**Problem to work on**
Copy out all lines from the entries below in which "shrub" occurs.

**Stored data**
--------------------------------------------------
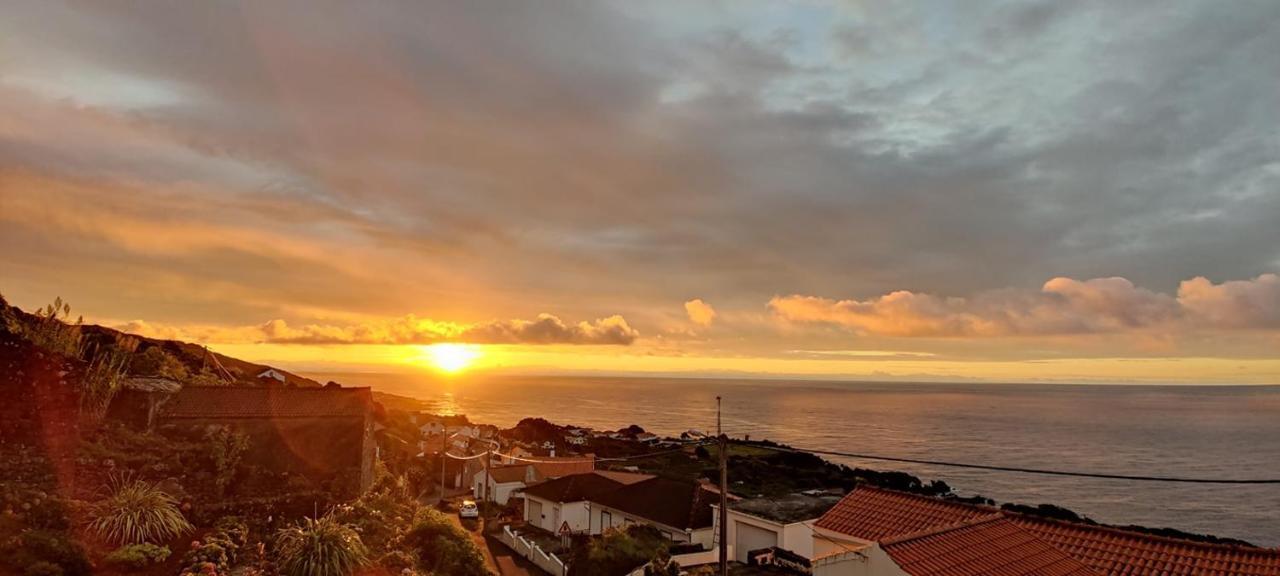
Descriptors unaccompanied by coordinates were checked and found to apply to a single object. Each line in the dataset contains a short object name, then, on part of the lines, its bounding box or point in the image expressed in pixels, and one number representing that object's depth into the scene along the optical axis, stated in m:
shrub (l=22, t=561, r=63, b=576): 11.10
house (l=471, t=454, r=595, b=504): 52.50
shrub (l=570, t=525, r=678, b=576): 26.78
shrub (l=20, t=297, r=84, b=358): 20.27
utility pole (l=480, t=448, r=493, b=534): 41.58
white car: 45.25
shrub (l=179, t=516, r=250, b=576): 12.91
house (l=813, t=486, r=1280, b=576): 15.23
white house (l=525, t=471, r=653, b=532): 40.12
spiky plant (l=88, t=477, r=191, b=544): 13.60
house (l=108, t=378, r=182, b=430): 24.09
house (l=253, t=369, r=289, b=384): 54.92
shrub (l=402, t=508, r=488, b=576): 22.06
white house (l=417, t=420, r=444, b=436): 88.31
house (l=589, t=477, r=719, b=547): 32.12
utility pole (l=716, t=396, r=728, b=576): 16.34
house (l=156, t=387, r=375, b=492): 25.83
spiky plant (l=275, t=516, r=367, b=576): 13.94
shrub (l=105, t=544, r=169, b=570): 12.53
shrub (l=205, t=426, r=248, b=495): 19.02
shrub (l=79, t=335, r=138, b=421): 19.61
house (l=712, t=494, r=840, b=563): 25.64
--------------------------------------------------
**Exercise response**
shrub (l=22, t=561, r=63, b=576): 11.10
shrub (l=570, t=525, r=678, b=576): 26.78
shrub (l=20, t=297, r=84, b=358): 20.27
shrub (l=179, t=516, r=250, b=576): 12.91
shrub (l=402, t=508, r=488, b=576): 22.06
shrub (l=105, t=544, r=169, b=570): 12.53
shrub (l=205, t=426, r=248, b=495): 19.02
shrub (l=79, t=335, r=138, b=421): 19.61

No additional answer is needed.